Wheep! Freedom! Happy Fun Time!!

Well, good god, today a normal day, as far as I myself am concerned. I got a little bit high earlier, not through drugs, no, no, I just think I am a little low on serotonin or something like that. Sometimes, I think the OCD makes my head go spacey. I'll eat a placebo banana later.

For those of you who haven't been updated, I was, unofficially, out of Notre Dame on the 19th of May. I am, of the 10th of June, officially withdrawn from my course. I have made an application to my desired course at Curtin, and I'm hoping to all hell I get in. For one of the first times in many months, I have a slightly less concrete idea of what I want to do with my life, and I feel, free, in a way, of the banality and dread knowing the entire next seven years of my life imposed.

I have finished, as of now, all my catch up TM writing, and am trying to quickly post the prompts up to their respective journals. Backdating them all is a bitch, made slightly easier by a random time generator and the multi tab facility of the shiny Internet Explorer window.

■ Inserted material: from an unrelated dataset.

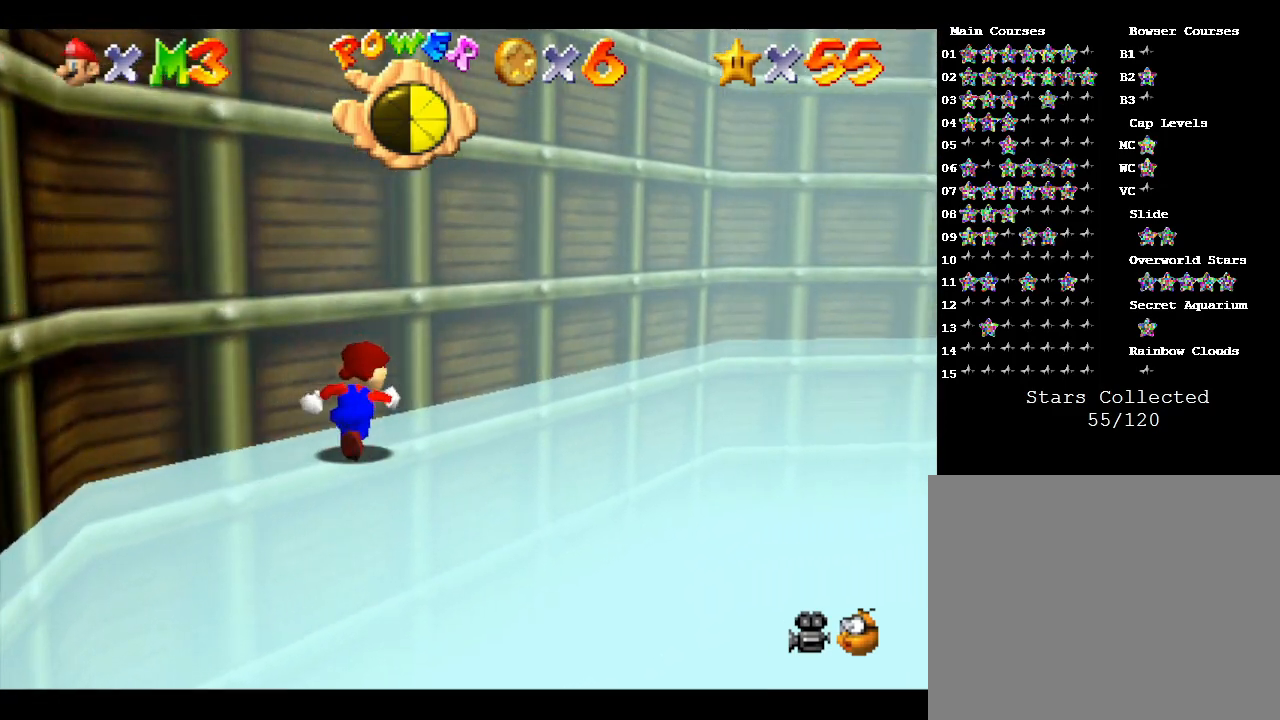
{"buttons": [], "left_stick": "up-right", "events": []}
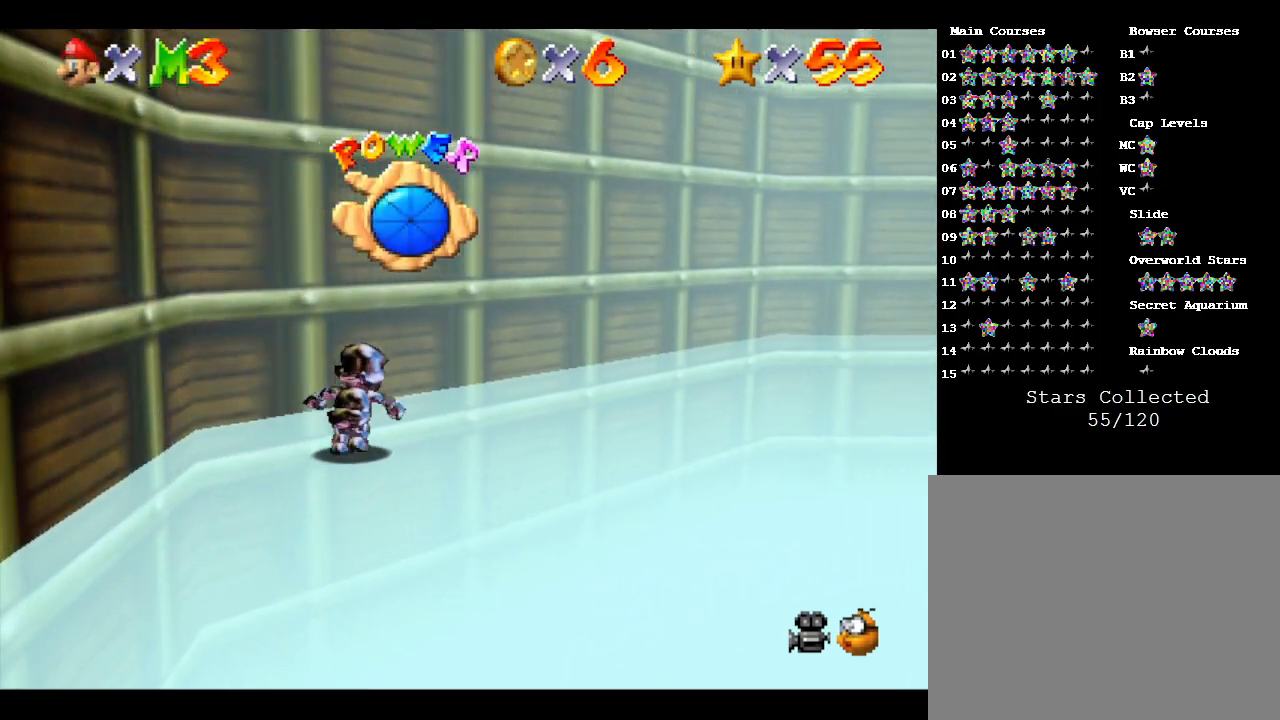
{"buttons": [], "left_stick": "up-right", "events": []}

For the first time in my life I have an opportunity to try my hand at something that isn't prompt work. Admittedly, I am scared, scared that I am not as great a writer as I imagine myself to be, that maybe, I cannot write long things, and maybe I may only be suited for prompts of the rest of my life. I hope not. Also comes the problem of which subject, which story to embark on trying to turn into a novel kind of thing, or at least an elongated story.

With all the Sheri Tepper I've been obsessively gobbling up over the past year, my feelings about Aleniel have changed, an interest piqued as it were for my own little alien world. However, although dusty, the story of Eras and Eliza still tugs at my heart strings. Paderau, without a face and a direction is hard to think of, but she does occasionally poke me to work on her, develop her, because I think she could be an immensely powerful character in her own right, given the right setting.

A quick rundown, though, as I'm aware many people, for those few who read here, may not have read about who the hell I'm speaking about. Ah well, more on that later, I'm being dragged away from the computer.


Conqueeeeeeeeeeeeeeeesttttttttt... Stupid song.
  • Current Music
    Cafe Sounds
Connection

Fuck, Fuck, Fuck, Fuck...

Worst fucking weekend ever. I mean, Jesus Fucking Christ people, what is your collective affiliated problem? For anyone who ever wandered by here, it's clearly bloody apparent I can and will be as loopy as a mad hatter. I am also, as a human being, with a predisposition to making mistakes of supremely high idiocy. I have my own free will, yes, my own free moral choice, so, seriously, give me a fucking break.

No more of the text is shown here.